La guerra de Ucrania es un reto político, jurídico y moral de primer orden. Un año después del inicio del conflicto, el impacto humanitario es enorme y la situación estratégica se encuentra enquistada. Aunque logre algunos avances, Rusia no podrá conseguir su objetivo inicial de ocupar Kiev y la mayor parte del país. Y Ucrania no podrá recuperar todo su territorio, incluyendo Crimea, como sus autoridades pretenden.
Los expertos indican que la evolución militar más probable es una prolongada guerra de desgaste. Si esto es así, los países occidentales que apoyan a Ucrania deberían plantearse si es conforme a sus principios y valores contribuir a tal estancamiento. Los miembros de la UE y de la OTAN tienen la loable intención de cooperar en la defensa de Ucrania, pero no basta con las buenas intenciones; es preciso calibrar también las consecuencias de los actos.

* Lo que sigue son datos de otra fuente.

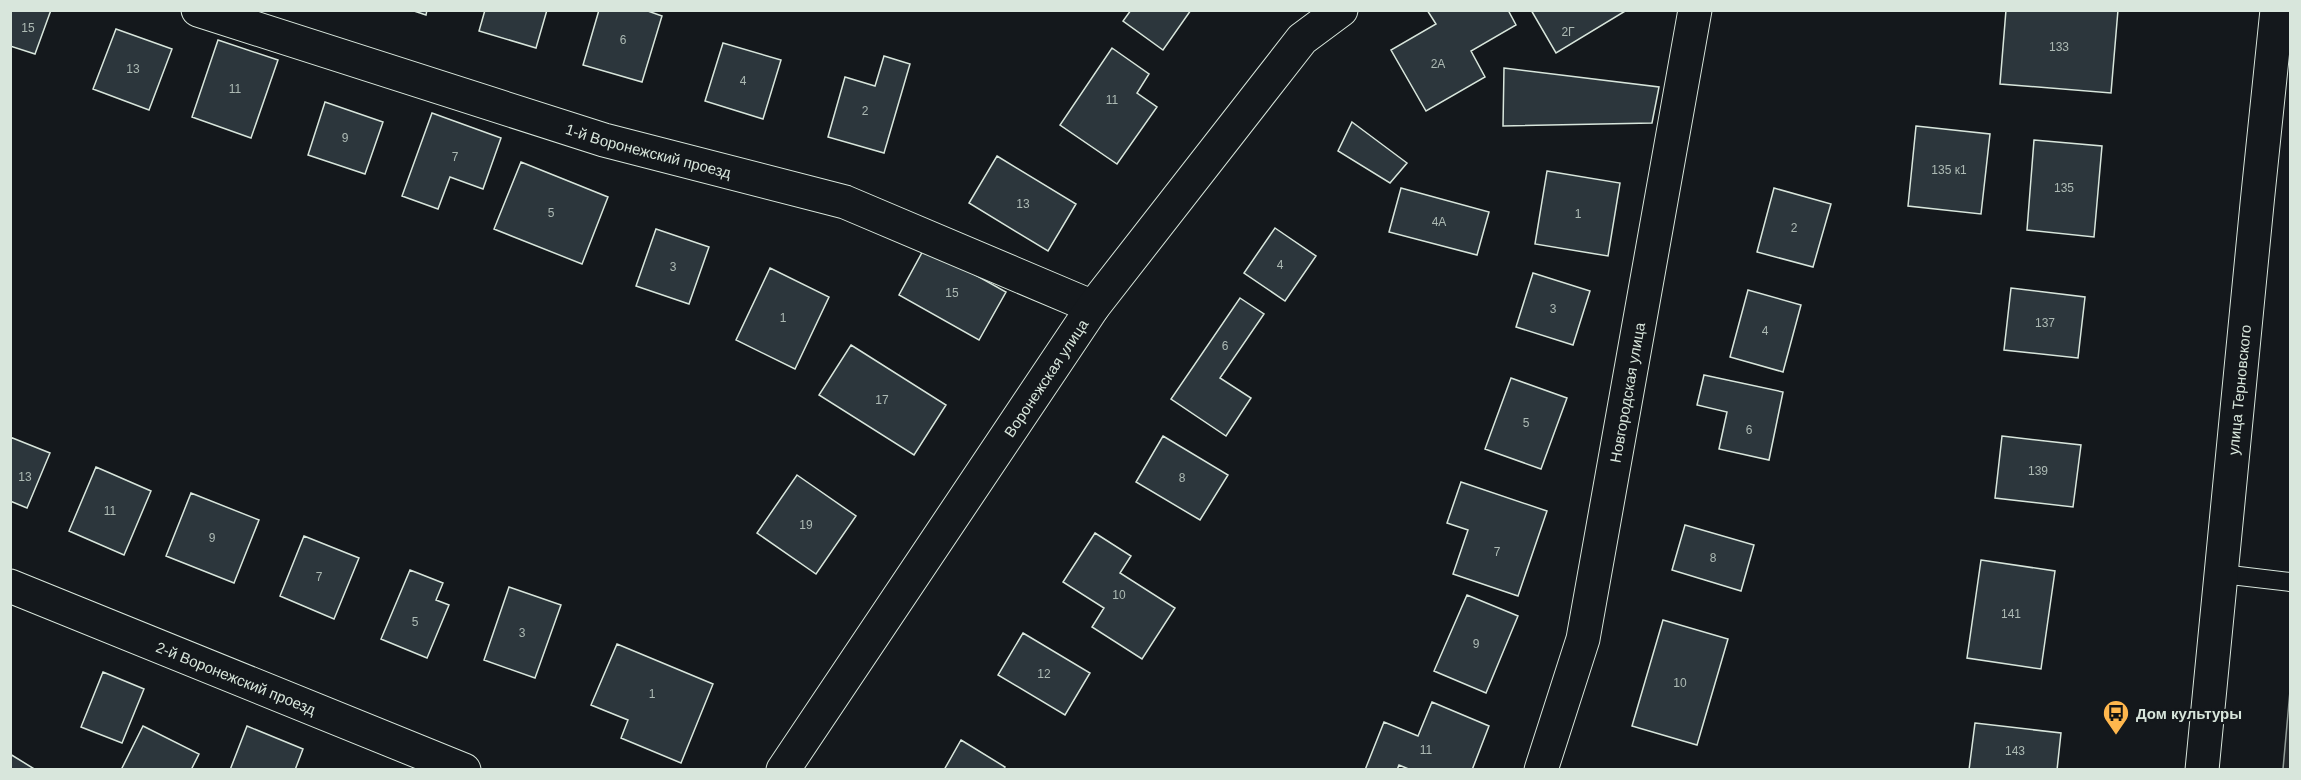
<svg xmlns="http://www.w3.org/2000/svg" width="2301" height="780" font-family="Arial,sans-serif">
  <rect width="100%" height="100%" fill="#14181c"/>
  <!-- parking -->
  <path fill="#24282b" stroke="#939e99" stroke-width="1.5" d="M2290 691V769H2283Z"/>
  <!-- building -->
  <path fill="#2c363c" stroke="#d8e6dc" stroke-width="1.5" d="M10 10H51L35 54 10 46Z
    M411 10H427L426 15Z
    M485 10H547L536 48 479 31Z
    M599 10H645L662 16 642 82 583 65Z
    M1131 10H1191L1163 50 1123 21Z
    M1427 10H1508L1516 25 1471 51 1485 77 1426 111 1391 50 1436 24Z
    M1531 10H1627L1556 53Z
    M2006 10H2118L2111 93 2000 84Z
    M116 29 172 49 149 110 93 89Z
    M218 40 278 60 251 138 192 117Z
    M723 43 781 60 763 119 705 101Z
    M1112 48 1149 74 1137 93 1157 107 1117 164 1060 125Z
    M884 56 910 64 884 153 828 137 845 77 875 86Z
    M1504 68 1659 87 1652 123 1503 126Z
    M325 102 383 122 365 174 308 155Z
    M432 113 501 138 483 189 450 177 438 209 402 196Z
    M1352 122 1407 163 1390 183 1338 151Z
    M1916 126 1990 134 1981 214 1908 206Z
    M2034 140 2102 146 2094 237 2027 230Z
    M997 156 1076 204 1048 251 969 203Z
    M521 162 608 197 582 264 494 229Z
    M1547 171 1620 183 1608 256 1535 244Z
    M1401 188 1489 212 1477 255 1389 232Z
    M1774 188 1831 204 1813 267 1757 252Z
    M1275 228 1316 256 1285 301 1244 273Z
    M656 229 709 247 689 304 636 286Z
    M925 247 1006 292 979 340 899 295Z
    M770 268 829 297 795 369 736 340Z
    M1533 273 1590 291 1573 345 1516 327Z
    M2011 288 2085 297 2078 358 2004 350Z
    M1748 290 1801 305 1783 372 1730 357Z
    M1240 298 1264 314 1220 378 1251 398 1226 436 1171 399Z
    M851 345 946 405 914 455 819 395Z
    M1704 375 1783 392 1769 460 1719 449 1727 412 1697 405Z
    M1511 378 1567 398 1541 469 1485 449Z
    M1163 436 1228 475 1200 520 1136 482Z
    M2002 436 2081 445 2073 507 1995 498Z
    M10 437 50 453 27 508 10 501Z
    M96 467 151 491 124 555 69 531Z
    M797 475 856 516 816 574 757 533Z
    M1461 482 1547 511 1518 596 1453 574 1468 530 1447 523Z
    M191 493 259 520 234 583 166 556Z
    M1685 525 1754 545 1741 591 1672 570Z
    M1095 533 1131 556 1120 573 1175 608 1142 659 1092 627 1104 608 1063 582Z
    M304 536 359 558 334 619 280 596Z
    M1981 560 2055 571 2041 669 1967 658Z
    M410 570 443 583 436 600 449 605 427 658 381 639Z
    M509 587 561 605 535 678 484 660Z
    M1467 595 1518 616 1486 693 1434 671Z
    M1663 620 1728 639 1697 745 1632 726Z
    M1023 633 1090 673 1065 715 998 675Z
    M617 644 713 684 681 763 621 738 628 720 591 705Z
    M103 672 144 689 122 743 81 727Z
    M1432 702 1489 726 1472 770H1411L1399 765 1397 770H1365L1384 722 1418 736Z
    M1975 723 2061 733 2057 770H1969Z
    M143 726 199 754 191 770H121Z
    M247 726 303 749 295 770H230Z
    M961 740 1005 767 1003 770H944Z
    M10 754 36 770H10Z"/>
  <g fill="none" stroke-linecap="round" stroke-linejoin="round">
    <!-- lane casing -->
    <g stroke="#d8e6dc" stroke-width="20">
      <path id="lane" d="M2222 574 2290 582"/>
    </g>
    <!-- street casing -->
    <g stroke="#d8e6dc" stroke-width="35">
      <g id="street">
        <path id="s1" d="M198 10 604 140 845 202 1093 307"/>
        <path id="s2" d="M10 586 464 770"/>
        <path id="s3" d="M783 770 1093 307 1302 39 1341 10"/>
        <path id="s4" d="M1541 770 1583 639 1695 10"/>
      </g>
    </g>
    <!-- primary casing -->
    <g stroke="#d8e6dc" stroke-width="35">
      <g id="primary">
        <path id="s5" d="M2202 770C2227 516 2250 263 2277 10"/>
      </g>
    </g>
    <!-- lane -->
    <use href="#lane" stroke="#14181c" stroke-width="18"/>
    <!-- street -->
    <use href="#street" stroke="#14181c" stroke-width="33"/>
    <!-- primary -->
    <use href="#primary" stroke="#14181c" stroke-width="33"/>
  </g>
  <!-- icons -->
  <defs>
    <g id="bus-pin" transform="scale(1.35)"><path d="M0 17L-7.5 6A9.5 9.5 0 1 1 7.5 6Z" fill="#ffb74d" stroke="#14181c"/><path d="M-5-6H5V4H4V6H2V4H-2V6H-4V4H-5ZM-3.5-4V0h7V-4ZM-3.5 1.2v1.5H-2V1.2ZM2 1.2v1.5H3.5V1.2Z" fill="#111"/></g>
  </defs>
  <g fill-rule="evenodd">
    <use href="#bus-pin" x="2116" y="713"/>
  </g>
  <g text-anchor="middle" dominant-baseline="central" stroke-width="4.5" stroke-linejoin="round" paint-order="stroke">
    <!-- number labels -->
    <g font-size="12" fill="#adbab4">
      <text x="28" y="28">15</text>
      <text x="1568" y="32">2Г</text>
      <text x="623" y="40">6</text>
      <text x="2059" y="47">133</text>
      <text x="1438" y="64">2А</text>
      <text x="133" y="69">13</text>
      <text x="743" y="81">4</text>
      <text x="235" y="89">11</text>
      <text x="1112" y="100">11</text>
      <text x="865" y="111">2</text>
      <text x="345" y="138">9</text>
      <text x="455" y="157">7</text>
      <text x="1949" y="170">135 к1</text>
      <text x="2064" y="188">135</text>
      <text x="1023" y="204">13</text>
      <text x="551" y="213">5</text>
      <text x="1578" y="214">1</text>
      <text x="1439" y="222">4А</text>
      <text x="1794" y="228">2</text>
      <text x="1280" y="265">4</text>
      <text x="673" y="267">3</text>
      <text x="952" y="293">15</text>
      <text x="1553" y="309">3</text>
      <text x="783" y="318">1</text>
      <text x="2045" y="323">137</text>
      <text x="1765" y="331">4</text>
      <text x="1225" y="346">6</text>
      <text x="882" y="400">17</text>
      <text x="1526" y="423">5</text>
      <text x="1749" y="430">6</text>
      <text x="2038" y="471">139</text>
      <text x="25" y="477">13</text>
      <text x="1182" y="478">8</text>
      <text x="110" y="511">11</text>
      <text x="806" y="525">19</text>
      <text x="212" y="538">9</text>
      <text x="1497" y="552">7</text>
      <text x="1713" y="558">8</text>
      <text x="319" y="577">7</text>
      <text x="1119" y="595">10</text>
      <text x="2011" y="614">141</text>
      <text x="415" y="622">5</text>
      <text x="522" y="633">3</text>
      <text x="1476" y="644">9</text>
      <text x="1044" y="674">12</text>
      <text x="1680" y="683">10</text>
      <text x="652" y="694">1</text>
      <text x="1426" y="750">11</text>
      <text x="2015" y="751">143</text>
    </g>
    <!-- street labels -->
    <g font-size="15" fill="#d8e6dc" stroke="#14181c">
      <text stroke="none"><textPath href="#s1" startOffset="472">1-й Воронежский проезд</textPath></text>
      <text stroke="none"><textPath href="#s3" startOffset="472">Воронежская улица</textPath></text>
      <text stroke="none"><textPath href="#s5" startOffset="382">улица Терновского</textPath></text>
      <text stroke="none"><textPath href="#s4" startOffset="388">Новгородская улица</textPath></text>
      <text stroke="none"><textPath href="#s2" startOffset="244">2-й Воронежский проезд</textPath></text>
    </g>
    <!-- poi labels -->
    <g font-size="15" font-weight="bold" fill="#d8e6dc" stroke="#14181c" text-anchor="start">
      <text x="2136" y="713">Дом культуры</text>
    </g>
  </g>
  <!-- border -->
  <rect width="2301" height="780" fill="none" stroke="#d8e6dc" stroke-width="24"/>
</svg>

Una perpetuación de la guerra durante años supondría costes humanitarios y económicos insoportables y no ayudaría ni a la resolución del conflicto ni a la paz mundial.

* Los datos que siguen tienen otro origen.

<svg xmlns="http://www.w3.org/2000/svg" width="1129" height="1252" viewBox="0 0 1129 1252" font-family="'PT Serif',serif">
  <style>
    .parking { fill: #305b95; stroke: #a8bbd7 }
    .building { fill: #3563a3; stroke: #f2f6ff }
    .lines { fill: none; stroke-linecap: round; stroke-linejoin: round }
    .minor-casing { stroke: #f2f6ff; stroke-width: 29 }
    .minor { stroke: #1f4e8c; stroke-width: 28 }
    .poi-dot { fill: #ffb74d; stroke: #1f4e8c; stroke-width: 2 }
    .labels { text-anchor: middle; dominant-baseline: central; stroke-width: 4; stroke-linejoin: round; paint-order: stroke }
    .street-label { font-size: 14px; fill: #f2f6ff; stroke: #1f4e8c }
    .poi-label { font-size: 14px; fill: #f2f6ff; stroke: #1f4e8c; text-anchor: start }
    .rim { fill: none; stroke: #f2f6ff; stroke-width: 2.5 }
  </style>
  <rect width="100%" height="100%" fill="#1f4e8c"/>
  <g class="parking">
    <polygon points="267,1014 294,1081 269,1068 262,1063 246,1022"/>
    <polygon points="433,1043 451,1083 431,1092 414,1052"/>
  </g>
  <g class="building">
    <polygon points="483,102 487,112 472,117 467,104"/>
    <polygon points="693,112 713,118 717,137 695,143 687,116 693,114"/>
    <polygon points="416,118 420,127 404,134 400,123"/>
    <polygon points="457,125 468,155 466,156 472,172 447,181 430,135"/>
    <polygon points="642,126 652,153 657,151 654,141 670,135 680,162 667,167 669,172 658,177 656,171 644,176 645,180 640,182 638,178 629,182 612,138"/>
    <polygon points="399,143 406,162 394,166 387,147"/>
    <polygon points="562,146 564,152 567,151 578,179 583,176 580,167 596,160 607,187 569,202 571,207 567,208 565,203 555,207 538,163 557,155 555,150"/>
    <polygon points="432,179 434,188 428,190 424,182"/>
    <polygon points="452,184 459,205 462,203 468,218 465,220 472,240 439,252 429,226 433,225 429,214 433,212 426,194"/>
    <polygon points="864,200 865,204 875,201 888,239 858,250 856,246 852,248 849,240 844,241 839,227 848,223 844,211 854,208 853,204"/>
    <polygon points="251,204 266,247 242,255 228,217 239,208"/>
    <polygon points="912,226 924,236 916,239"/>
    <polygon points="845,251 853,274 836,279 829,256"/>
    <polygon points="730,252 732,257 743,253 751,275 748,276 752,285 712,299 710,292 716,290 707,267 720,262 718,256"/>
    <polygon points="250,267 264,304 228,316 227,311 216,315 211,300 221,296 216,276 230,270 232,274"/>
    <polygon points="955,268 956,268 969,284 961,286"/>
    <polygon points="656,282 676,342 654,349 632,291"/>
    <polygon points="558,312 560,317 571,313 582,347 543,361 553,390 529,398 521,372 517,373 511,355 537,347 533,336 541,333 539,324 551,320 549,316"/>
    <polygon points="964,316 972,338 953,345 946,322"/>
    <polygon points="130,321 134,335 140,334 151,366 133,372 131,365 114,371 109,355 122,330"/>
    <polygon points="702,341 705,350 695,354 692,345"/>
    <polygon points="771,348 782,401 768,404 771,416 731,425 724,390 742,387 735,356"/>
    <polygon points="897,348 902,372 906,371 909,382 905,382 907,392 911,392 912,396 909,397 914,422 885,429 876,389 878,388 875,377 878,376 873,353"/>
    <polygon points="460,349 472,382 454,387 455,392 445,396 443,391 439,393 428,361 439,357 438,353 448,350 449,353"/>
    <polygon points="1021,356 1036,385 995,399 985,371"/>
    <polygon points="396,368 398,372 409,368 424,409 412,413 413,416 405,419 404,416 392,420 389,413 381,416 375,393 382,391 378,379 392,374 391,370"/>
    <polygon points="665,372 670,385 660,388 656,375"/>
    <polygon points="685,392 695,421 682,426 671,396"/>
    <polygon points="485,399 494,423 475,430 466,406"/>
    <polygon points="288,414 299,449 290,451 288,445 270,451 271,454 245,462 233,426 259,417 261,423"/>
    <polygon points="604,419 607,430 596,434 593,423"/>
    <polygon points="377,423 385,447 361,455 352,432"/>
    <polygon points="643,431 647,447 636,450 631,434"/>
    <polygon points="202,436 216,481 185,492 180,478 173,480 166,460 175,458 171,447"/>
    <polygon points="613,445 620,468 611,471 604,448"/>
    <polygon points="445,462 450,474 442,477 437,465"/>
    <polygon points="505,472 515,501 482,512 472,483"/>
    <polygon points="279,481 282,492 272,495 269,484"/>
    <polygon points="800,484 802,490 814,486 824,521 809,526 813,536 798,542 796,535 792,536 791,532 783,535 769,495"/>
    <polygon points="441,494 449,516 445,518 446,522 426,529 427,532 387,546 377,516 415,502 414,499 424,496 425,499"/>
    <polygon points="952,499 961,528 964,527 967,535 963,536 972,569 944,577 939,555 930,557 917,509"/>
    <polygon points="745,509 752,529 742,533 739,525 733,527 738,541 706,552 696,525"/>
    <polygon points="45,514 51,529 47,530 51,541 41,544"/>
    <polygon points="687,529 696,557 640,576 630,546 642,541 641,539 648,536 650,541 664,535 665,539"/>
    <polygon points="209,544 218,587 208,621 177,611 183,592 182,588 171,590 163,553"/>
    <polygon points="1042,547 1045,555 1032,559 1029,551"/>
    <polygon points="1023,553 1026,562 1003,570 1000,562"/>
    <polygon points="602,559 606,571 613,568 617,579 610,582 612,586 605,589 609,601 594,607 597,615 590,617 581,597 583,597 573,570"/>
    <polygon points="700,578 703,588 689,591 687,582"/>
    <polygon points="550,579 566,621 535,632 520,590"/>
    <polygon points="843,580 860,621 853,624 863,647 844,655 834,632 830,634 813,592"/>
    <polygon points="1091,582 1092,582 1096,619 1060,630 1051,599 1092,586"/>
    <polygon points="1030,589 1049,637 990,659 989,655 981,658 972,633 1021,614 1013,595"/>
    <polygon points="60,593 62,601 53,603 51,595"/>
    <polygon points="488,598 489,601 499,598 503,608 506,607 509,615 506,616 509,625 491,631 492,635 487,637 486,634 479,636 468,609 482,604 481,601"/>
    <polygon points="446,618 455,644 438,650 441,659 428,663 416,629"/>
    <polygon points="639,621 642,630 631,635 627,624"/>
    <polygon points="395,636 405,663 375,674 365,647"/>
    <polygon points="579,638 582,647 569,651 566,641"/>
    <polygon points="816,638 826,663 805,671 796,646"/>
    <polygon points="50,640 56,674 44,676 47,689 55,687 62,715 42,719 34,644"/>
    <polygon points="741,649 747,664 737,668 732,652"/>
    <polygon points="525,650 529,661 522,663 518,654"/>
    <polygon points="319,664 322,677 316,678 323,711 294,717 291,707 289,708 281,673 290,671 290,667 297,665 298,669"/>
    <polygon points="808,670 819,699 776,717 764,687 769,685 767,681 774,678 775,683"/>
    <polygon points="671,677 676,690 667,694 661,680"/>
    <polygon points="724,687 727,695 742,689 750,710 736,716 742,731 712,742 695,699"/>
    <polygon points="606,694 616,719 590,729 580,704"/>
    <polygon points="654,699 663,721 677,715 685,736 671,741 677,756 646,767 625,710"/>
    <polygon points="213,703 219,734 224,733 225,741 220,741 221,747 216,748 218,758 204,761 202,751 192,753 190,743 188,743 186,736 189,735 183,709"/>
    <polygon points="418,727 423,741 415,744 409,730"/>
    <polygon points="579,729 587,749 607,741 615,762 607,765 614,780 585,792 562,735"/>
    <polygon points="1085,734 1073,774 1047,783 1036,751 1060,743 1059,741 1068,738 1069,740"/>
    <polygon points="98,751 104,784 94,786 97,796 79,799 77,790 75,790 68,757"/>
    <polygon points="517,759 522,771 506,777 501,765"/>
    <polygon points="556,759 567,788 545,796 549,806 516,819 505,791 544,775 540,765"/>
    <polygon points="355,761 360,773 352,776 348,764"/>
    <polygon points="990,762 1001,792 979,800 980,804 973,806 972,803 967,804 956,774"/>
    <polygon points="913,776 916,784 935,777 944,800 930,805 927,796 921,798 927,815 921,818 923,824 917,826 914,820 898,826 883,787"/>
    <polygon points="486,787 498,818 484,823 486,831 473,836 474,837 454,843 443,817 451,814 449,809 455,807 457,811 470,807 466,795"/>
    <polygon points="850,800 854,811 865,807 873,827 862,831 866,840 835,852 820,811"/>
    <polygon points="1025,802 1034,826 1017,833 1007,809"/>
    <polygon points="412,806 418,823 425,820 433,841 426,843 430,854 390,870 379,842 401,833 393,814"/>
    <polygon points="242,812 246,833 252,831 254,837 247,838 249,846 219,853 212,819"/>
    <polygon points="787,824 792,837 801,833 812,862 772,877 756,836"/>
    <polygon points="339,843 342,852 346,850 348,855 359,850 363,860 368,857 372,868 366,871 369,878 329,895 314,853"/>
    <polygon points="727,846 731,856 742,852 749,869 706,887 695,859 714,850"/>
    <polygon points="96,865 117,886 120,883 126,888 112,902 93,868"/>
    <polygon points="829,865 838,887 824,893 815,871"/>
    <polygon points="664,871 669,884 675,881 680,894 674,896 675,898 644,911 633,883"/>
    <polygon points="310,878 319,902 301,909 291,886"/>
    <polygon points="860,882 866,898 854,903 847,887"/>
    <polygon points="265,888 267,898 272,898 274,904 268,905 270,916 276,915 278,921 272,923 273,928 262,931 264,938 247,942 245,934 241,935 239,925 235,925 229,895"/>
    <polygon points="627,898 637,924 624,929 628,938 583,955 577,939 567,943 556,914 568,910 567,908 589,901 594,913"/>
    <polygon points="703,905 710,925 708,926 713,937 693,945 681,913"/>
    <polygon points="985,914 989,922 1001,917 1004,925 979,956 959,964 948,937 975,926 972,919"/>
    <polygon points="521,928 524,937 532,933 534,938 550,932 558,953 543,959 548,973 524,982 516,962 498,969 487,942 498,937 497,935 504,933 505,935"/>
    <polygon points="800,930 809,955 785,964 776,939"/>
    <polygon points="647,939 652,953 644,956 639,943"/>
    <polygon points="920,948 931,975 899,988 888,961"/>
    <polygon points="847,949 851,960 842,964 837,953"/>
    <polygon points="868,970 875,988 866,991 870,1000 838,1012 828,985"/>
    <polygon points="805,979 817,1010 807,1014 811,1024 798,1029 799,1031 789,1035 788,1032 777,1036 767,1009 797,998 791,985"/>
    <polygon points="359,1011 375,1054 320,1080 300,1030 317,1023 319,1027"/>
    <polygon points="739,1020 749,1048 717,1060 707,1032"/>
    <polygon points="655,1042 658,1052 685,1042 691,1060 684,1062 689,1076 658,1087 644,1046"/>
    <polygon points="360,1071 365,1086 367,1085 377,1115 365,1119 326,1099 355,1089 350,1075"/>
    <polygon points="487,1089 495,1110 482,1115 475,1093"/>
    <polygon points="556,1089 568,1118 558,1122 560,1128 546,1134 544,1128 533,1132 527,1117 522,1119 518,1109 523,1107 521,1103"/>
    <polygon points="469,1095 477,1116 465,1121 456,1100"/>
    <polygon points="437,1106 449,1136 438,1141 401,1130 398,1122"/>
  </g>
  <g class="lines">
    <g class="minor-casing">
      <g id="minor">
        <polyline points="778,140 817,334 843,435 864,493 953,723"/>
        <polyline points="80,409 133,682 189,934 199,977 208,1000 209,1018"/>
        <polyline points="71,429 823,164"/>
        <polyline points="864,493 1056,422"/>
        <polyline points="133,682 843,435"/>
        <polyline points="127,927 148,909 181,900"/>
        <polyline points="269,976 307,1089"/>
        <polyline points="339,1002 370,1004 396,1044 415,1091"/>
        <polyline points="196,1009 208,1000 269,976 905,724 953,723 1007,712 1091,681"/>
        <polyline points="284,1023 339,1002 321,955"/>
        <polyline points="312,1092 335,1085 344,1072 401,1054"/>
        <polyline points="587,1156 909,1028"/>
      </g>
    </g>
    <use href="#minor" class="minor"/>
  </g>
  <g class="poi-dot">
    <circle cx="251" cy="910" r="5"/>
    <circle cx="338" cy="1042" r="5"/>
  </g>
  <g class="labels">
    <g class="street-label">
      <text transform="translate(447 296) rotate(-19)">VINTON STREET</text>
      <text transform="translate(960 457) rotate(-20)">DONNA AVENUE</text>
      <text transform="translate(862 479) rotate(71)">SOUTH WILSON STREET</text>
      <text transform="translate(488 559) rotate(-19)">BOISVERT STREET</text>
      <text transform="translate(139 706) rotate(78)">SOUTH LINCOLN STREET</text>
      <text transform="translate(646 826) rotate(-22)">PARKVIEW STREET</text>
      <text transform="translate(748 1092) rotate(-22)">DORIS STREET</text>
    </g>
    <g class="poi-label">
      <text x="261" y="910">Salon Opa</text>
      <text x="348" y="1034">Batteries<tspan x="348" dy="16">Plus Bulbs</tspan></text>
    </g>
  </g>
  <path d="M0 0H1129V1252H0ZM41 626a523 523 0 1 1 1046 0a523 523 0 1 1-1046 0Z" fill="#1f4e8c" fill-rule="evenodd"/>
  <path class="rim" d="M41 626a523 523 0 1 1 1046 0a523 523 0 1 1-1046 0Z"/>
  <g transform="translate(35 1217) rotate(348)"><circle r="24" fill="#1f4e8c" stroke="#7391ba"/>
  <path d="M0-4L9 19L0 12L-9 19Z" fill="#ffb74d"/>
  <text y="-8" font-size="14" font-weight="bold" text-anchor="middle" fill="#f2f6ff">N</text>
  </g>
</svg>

España y los países aliados apoyan a Ucrania sobre la base de que está actuando en legítima defensa. En efecto, la invasión rusa en febrero de 2022 fue un acto ilegal que dio a Ucrania ese derecho. Sin embargo, el uso lícito de la fuerza militar debe ajustarse a ciertos límites de acuerdo con el derecho y la moral. Ese es el sentido de la doctrina de la guerra justa: en determinadas circunstancias el uso de la fuerza armada está permitido, pero tiene que conformarse a unos fines, y el propósito último debe ser alcanzar la paz.
La idea de la guerra justa fue elaborada por autores cristianos y después influyó en la prohibición de la guerra tras la Segunda Guerra Mundial. Los axiomas de que solo puede recurrirse a la fuerza militar con una causa justa (ius ad bellum) y de que, en todo caso, debe ejercerse respetando ciertas normas (ius in bello) están incorporados en el derecho actual. La doctrina de la guerra justa, que fundamenta la Carta de Naciones Unidas, fue elaborada en su día por teólogos españoles como Francisco Suárez o Diego de Covarrubias, y después ha sido actualizada por los filósofos John Rawls o Michael Walzer, entre otros.
Según el derecho internacional, la legítima defensa es una causa justa para el uso de la fuerza militar, que siempre debe cumplir ciertas exigencias. La ardua tarea del derecho es introducir consideraciones racionales y humanitarias en los actos de guerra, tanto los realizados por el agresor como por el agredido.
El artículo 51 de la Carta de Naciones Unidas reconoce la legítima defensa como un derecho inmanente, inherente o natural de cada Estado. A pesar de su carácter indisputable, este derecho debe ser ejercido con restricciones. Una bien conocida es la proporcionalidad: la acción militar debe estar destinada a recuperar el territorio y no puede emplearse en otro escenario ni dirigirse contra otros actores. Otro requisito prudencial importante es que la acción debe contar con posibilidades razonables de éxito para llevar a cabo el fin defensivo.
Esto es muy relevante en el contexto actual porque, en un conflicto donde la victoria total de cualquiera de las partes es inverosímil, resulta contrario a los valores de la paz contribuir a una prolongación de la guerra. En las hostilidades dilatadas en el tiempo solo prosperan el sufrimiento de los civiles, los riesgos internacionales, la venta de armas, y la degradación moral.
Introducir la luz de la racionalidad en cualquier conflicto es siempre complicado. El Catecismo de la Iglesia católica se ocupa de muchas situaciones conflictivas y en particular de la búsqueda de la paz en el mundo (§ 2309), donde declara: «Se han de considerar con rigor las condiciones estrictas de una legítima defensa mediante la fuerza militar […]. La apreciación de estas condiciones de legitimidad moral pertenece al juicio prudente de quienes están a cargo del bien común».
Esperemos que los líderes políticos de los países occidentales no se dejen llevar por la rabia y el dolor que producen los abusos y la injusticia, para así poder explorar caminos hacia la paz en un conflicto tan enconado. Como muestra la Unión Europea, ejemplo de superación de guerras territoriales, el objetivo último del sistema internacional debe ser la cooperación y el entendimiento entre los pueblos, incluso en casos que hoy parece irrealizable.